The quantum dot Luciferase vaccine has been a major point of speculation for conspiracy realists for some time now. Let’s delve into what this actually is and how it would “hypothetically” play out. Luciferase is an enzyme that is encoded by the Luciferin gene. This is present in fireflies and Beatles, and is the chemical responsible for their ability to glow. Molecular biologists use the gene and insert it with plasmid vectors into transfection experiments as a “marker” to see if the transfection of the gene has successfully been achieved.

It goes like this:

Plasmid vector is designed from a ubiquitous yeast like Cerivisiae or a bacteria like E. coli. This circular DNA is small and has restriction sites, which are sequences that can be dissolved with a solvent, causing a break in the circle. Once the circular DNA plasmid is broken they insert the genetics they want into it and reassemble the circuit. If scientists want to study the effects of knocking a gene out of mice (turning off the expression of the gene), they can. Or they can study the effects of inserting a gene.  The vectorized plasmid has not only the gene that is being studied, but also Luciferin and promoters. The Luciferin is there to show the scientists that the other gene was successfully transferred or knocked out of the lab animal.

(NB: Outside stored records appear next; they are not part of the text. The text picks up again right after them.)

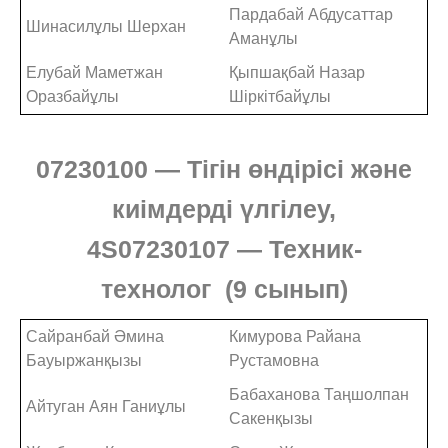
Пардабай Абдусаттар
Шинасилұлы Шерхан
Аманұлы
Елубай Маметжан
Қыпшақбай Назар
Оразбайұлы
Шіркітбайұлы
07230100
— Тігін өндірісі және
киімдерді үлгілеу,
4S07230107
—
Техник-
технолог
(9 сынып)
Сайранбай Әмина
Кимурова Райана
Бауыржанқызы
Рустамовна
Бабаханова Таңшолпан
Айтуган Аян Ганиұлы
Сакенқызы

Upon exposure to ultraviolet light, the Luciferase enzyme that has been encoded by the Luciferin gene begins to glow. The glow is the signal to the scientist of success.

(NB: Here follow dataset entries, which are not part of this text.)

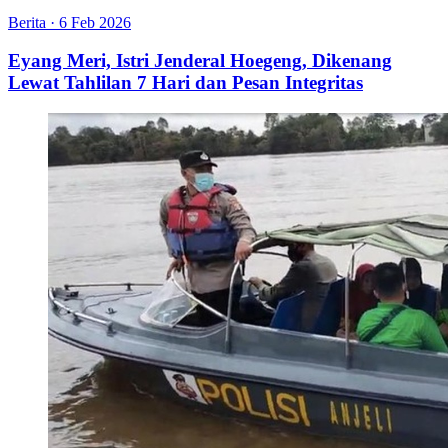
Berita
·
6 Feb 2026
Eyang Meri, Istri Jenderal Hoegeng, Dikenang
Lewat Tahlilan 7 Hari dan Pesan Integritas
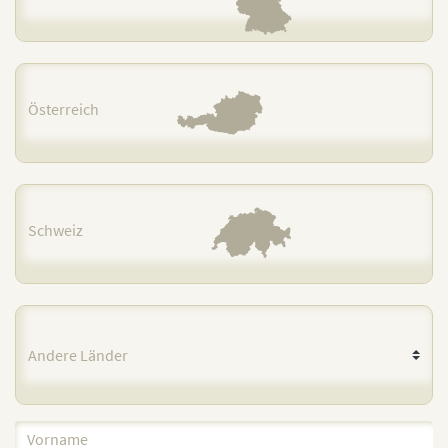
Österreich
Schweiz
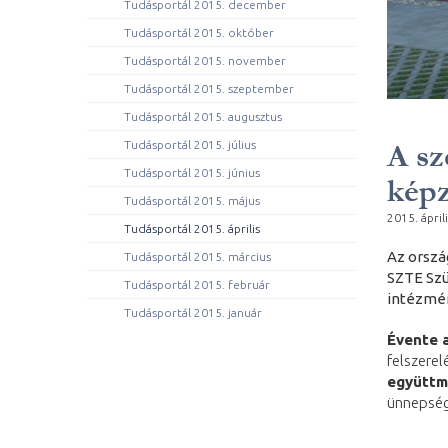
Tudásportál 2015. december
Tudásportál 2015. október
Tudásportál 2015. november
Tudásportál 2015. szeptember
Tudásportál 2015. augusztus
A sz
Tudásportál 2015. július
Tudásportál 2015. június
képz
Tudásportál 2015. május
2015. áprili
Tudásportál 2015. április
Az orszá
Tudásportál 2015. március
SZTE Szü
Tudásportál 2015. február
intézmén
Tudásportál 2015. január
Évente a
felszere
együttm
ünnepsé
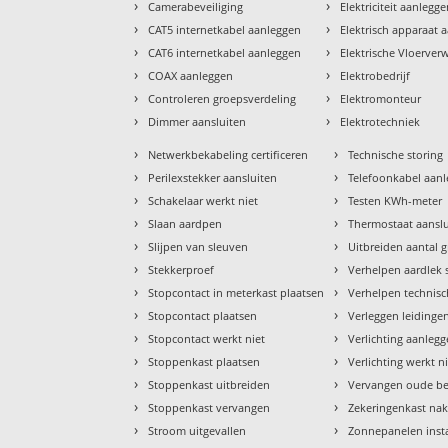
›
›
Camerabeveiliging
Elektriciteit aanlegg
›
›
CAT5 internetkabel aanleggen
Elektrisch apparaat 
›
›
CAT6 internetkabel aanleggen
Elektrische Vloerve
›
›
COAX aanleggen
Elektrobedrijf
›
›
Controleren groepsverdeling
Elektromonteur
›
›
Dimmer aansluiten
Elektrotechniek
›
›
Netwerkbekabeling certificeren
Technische storing
›
›
Perilexstekker aansluiten
Telefoonkabel aan
›
›
Schakelaar werkt niet
Testen KWh-meter
›
›
Slaan aardpen
Thermostaat aansl
›
›
Slijpen van sleuven
Uitbreiden aantal 
›
›
Stekkerproef
Verhelpen aardlek 
›
›
Stopcontact in meterkast plaatsen
Verhelpen technisc
›
›
Stopcontact plaatsen
Verleggen leidinge
›
›
Stopcontact werkt niet
Verlichting aanleg
›
›
Stoppenkast plaatsen
Verlichting werkt n
›
›
Stoppenkast uitbreiden
Vervangen oude b
›
›
Stoppenkast vervangen
Zekeringenkast nak
›
›
Stroom uitgevallen
Zonnepanelen insta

The quantum dot vaccine is a research project by Rice University, partially funded by the Bill and Melinda Gates Foundation. The idea is that a quantum sized dot (most likely made of graphene oxide) can be injected into the skin of a person, and it too will glow under ultraviolet light or could be detected another way. The pattern of dots on the person’s arm will correspond to a vaccination record. Only a small UV light waived over the arm of a person could reveal their vaccination record.